#### Written task:
Wherever a picture appears, leave it out, and transcribe the rest of the records exactly.

(Modification records)

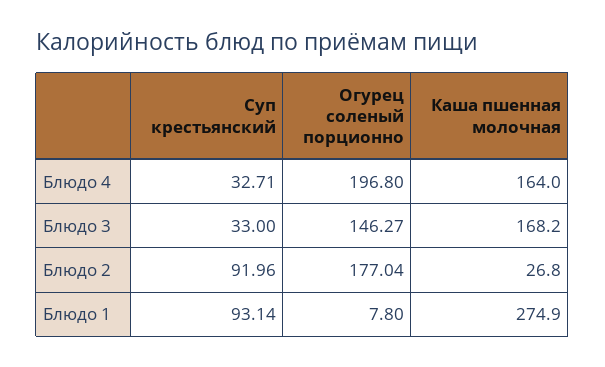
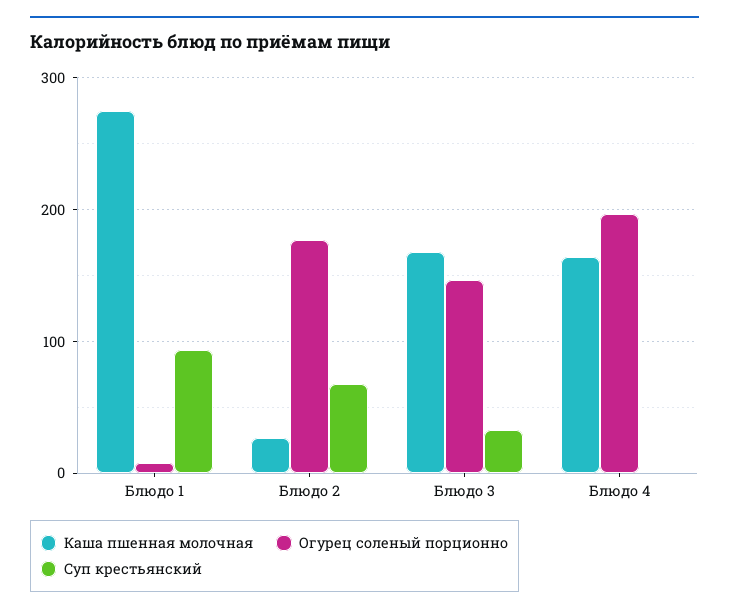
  {
    "Суп крестьянский": {
-     "Блюдо 4": 32.71,
+     "Блюдо 4": 0,
      "Блюдо 3": 33,
-     "Блюдо 2": 91.96,
+     "Блюдо 2": 70,
      "Блюдо 1": 93.14
    },
    "Огурец соленый порционно": {
      "Блюдо 4": 196.8,
      "Блюдо 3": 146.27,
      "Блюдо 2": 177.04,
      "Блюдо 1": 7.8
    },
    "Каша пшенная молочная": {
      "Блюдо 4": 164,
      "Блюдо 3": 168.2,
      "Блюдо 2": 26.8,
      "Блюдо 1": 274.9
    }
  }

#### Answer space:
  {
    "Суп крестьянский": {
-     "Блюдо 4": 32.71,
+     "Блюдо 4": 0,
      "Блюдо 3": 33,
-     "Блюдо 2": 91.96,
+     "Блюдо 2": 70,
      "Блюдо 1": 93.14
    },
    "Огурец соленый порционно": {
      "Блюдо 4": 196.8,
      "Блюдо 3": 146.27,
      "Блюдо 2": 177.04,
      "Блюдо 1": 7.8
    },
    "Каша пшенная молочная": {
      "Блюдо 4": 164,
      "Блюдо 3": 168.2,
      "Блюдо 2": 26.8,
      "Блюдо 1": 274.9
    }
  }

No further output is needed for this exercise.